__TASK ITEM__
Given the records below, transcribe each of them exactly.

(Dataset entries)
# # # # # # #

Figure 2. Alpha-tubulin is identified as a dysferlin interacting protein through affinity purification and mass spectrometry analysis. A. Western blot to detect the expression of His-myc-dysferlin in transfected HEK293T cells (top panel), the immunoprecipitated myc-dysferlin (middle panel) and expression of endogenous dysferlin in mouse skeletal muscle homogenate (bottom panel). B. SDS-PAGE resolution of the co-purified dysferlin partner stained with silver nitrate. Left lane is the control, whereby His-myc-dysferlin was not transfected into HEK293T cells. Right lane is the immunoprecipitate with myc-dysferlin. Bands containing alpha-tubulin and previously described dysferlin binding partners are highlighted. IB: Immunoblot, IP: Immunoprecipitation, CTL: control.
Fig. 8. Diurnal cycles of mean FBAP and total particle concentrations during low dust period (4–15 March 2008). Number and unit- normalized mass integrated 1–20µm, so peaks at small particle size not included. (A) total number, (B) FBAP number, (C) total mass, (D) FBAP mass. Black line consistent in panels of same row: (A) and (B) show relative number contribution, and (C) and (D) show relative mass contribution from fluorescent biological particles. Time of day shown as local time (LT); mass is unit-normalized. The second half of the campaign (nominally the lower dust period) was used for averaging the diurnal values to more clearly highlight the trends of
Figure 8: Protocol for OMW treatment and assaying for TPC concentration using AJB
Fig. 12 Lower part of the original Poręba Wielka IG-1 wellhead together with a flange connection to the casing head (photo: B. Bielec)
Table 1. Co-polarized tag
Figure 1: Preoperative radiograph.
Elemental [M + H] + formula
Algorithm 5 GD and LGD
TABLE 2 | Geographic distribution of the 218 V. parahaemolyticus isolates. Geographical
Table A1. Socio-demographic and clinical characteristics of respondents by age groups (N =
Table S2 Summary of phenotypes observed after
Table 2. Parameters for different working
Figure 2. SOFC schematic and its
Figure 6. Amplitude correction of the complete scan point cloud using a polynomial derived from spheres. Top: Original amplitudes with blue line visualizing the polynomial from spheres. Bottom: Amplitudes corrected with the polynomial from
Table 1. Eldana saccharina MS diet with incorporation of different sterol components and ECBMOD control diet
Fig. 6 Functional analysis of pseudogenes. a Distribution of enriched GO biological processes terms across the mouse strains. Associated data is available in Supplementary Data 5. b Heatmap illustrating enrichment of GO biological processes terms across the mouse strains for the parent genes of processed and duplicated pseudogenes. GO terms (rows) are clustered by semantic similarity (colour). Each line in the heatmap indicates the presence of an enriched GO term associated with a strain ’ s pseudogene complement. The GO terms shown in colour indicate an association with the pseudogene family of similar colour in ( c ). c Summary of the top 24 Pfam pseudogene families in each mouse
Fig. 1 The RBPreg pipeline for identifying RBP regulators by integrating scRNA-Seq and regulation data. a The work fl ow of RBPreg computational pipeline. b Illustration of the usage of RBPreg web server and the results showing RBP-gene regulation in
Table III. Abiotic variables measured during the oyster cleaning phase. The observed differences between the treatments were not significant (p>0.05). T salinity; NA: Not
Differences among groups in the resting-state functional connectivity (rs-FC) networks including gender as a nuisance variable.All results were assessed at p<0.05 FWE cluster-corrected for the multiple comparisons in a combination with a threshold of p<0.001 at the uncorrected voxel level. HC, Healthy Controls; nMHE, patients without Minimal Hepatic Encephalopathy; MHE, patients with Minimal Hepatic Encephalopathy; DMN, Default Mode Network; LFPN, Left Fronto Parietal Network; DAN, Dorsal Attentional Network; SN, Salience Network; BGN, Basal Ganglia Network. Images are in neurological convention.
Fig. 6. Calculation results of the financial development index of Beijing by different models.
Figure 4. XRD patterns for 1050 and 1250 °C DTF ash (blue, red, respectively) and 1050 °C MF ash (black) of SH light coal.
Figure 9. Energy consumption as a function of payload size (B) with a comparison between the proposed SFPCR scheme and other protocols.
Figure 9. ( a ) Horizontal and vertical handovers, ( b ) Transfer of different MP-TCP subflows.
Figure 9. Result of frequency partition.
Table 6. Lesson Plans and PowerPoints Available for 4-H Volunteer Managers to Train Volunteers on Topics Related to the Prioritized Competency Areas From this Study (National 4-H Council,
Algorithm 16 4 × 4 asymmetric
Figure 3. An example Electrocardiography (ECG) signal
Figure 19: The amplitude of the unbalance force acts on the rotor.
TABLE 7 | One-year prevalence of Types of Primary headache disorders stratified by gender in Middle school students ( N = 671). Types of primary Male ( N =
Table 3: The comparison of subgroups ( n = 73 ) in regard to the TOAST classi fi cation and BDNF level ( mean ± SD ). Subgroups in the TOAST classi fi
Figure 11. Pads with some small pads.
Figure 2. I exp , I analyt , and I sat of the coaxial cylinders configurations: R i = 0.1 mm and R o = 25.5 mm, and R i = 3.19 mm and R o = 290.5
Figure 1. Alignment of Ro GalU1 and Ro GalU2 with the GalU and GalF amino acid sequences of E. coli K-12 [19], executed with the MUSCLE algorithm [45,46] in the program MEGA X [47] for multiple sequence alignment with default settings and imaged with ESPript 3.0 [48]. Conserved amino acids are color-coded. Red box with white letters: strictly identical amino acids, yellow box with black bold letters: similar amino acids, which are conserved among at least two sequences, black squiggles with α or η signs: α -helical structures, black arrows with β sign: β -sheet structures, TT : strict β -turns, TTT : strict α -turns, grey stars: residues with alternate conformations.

# # # # # # #

__RESULT OF THE TASK__
Figure 2. Alpha-tubulin is identified as a dysferlin interacting protein through affinity purification and mass spectrometry analysis. A. Western blot to detect the expression of His-myc-dysferlin in transfected HEK293T cells (top panel), the immunoprecipitated myc-dysferlin (middle panel) and expression of endogenous dysferlin in mouse skeletal muscle homogenate (bottom panel). B. SDS-PAGE resolution of the co-purified dysferlin partner stained with silver nitrate. Left lane is the control, whereby His-myc-dysferlin was not transfected into HEK293T cells. Right lane is the immunoprecipitate with myc-dysferlin. Bands containing alpha-tubulin and previously described dysferlin binding partners are highlighted. IB: Immunoblot, IP: Immunoprecipitation, CTL: control.
Fig. 8. Diurnal cycles of mean FBAP and total particle concentrations during low dust period (4–15 March 2008). Number and unit- normalized mass integrated 1–20µm, so peaks at small particle size not included. (A) total number, (B) FBAP number, (C) total mass, (D) FBAP mass. Black line consistent in panels of same row: (A) and (B) show relative number contribution, and (C) and (D) show relative mass contribution from fluorescent biological particles. Time of day shown as local time (LT); mass is unit-normalized. The second half of the campaign (nominally the lower dust period) was used for averaging the diurnal values to more clearly highlight the trends of
Figure 8: Protocol for OMW treatment and assaying for TPC concentration using AJB
Fig. 12 Lower part of the original Poręba Wielka IG-1 wellhead together with a flange connection to the casing head (photo: B. Bielec)
Table 1. Co-polarized tag
Figure 1: Preoperative radiograph.
Elemental [M + H] + formula
Algorithm 5 GD and LGD
TABLE 2 | Geographic distribution of the 218 V. parahaemolyticus isolates. Geographical
Table A1. Socio-demographic and clinical characteristics of respondents by age groups (N =
Table S2 Summary of phenotypes observed after
Table 2. Parameters for different working
Figure 2. SOFC schematic and its
Figure 6. Amplitude correction of the complete scan point cloud using a polynomial derived from spheres. Top: Original amplitudes with blue line visualizing the polynomial from spheres. Bottom: Amplitudes corrected with the polynomial from
Table 1. Eldana saccharina MS diet with incorporation of different sterol components and ECBMOD control diet
Fig. 6 Functional analysis of pseudogenes. a Distribution of enriched GO biological processes terms across the mouse strains. Associated data is available in Supplementary Data 5. b Heatmap illustrating enrichment of GO biological processes terms across the mouse strains for the parent genes of processed and duplicated pseudogenes. GO terms (rows) are clustered by semantic similarity (colour). Each line in the heatmap indicates the presence of an enriched GO term associated with a strain ’ s pseudogene complement. The GO terms shown in colour indicate an association with the pseudogene family of similar colour in ( c ). c Summary of the top 24 Pfam pseudogene families in each mouse
Fig. 1 The RBPreg pipeline for identifying RBP regulators by integrating scRNA-Seq and regulation data. a The work fl ow of RBPreg computational pipeline. b Illustration of the usage of RBPreg web server and the results showing RBP-gene regulation in
Table III. Abiotic variables measured during the oyster cleaning phase. The observed differences between the treatments were not significant (p>0.05). T salinity; NA: Not
Differences among groups in the resting-state functional connectivity (rs-FC) networks including gender as a nuisance variable.All results were assessed at p<0.05 FWE cluster-corrected for the multiple comparisons in a combination with a threshold of p<0.001 at the uncorrected voxel level. HC, Healthy Controls; nMHE, patients without Minimal Hepatic Encephalopathy; MHE, patients with Minimal Hepatic Encephalopathy; DMN, Default Mode Network; LFPN, Left Fronto Parietal Network; DAN, Dorsal Attentional Network; SN, Salience Network; BGN, Basal Ganglia Network. Images are in neurological convention.
Fig. 6. Calculation results of the financial development index of Beijing by different models.
Figure 4. XRD patterns for 1050 and 1250 °C DTF ash (blue, red, respectively) and 1050 °C MF ash (black) of SH light coal.
Figure 9. Energy consumption as a function of payload size (B) with a comparison between the proposed SFPCR scheme and other protocols.
Figure 9. ( a ) Horizontal and vertical handovers, ( b ) Transfer of different MP-TCP subflows.
Figure 9. Result of frequency partition.
Table 6. Lesson Plans and PowerPoints Available for 4-H Volunteer Managers to Train Volunteers on Topics Related to the Prioritized Competency Areas From this Study (National 4-H Council,
Algorithm 16 4 × 4 asymmetric
Figure 3. An example Electrocardiography (ECG) signal
Figure 19: The amplitude of the unbalance force acts on the rotor.
TABLE 7 | One-year prevalence of Types of Primary headache disorders stratified by gender in Middle school students ( N = 671). Types of primary Male ( N =
Table 3: The comparison of subgroups ( n = 73 ) in regard to the TOAST classi fi cation and BDNF level ( mean ± SD ). Subgroups in the TOAST classi fi
Figure 11. Pads with some small pads.
Figure 2. I exp , I analyt , and I sat of the coaxial cylinders configurations: R i = 0.1 mm and R o = 25.5 mm, and R i = 3.19 mm and R o = 290.5
Figure 1. Alignment of Ro GalU1 and Ro GalU2 with the GalU and GalF amino acid sequences of E. coli K-12 [19], executed with the MUSCLE algorithm [45,46] in the program MEGA X [47] for multiple sequence alignment with default settings and imaged with ESPript 3.0 [48]. Conserved amino acids are color-coded. Red box with white letters: strictly identical amino acids, yellow box with black bold letters: similar amino acids, which are conserved among at least two sequences, black squiggles with α or η signs: α -helical structures, black arrows with β sign: β -sheet structures, TT : strict β -turns, TTT : strict α -turns, grey stars: residues with alternate conformations.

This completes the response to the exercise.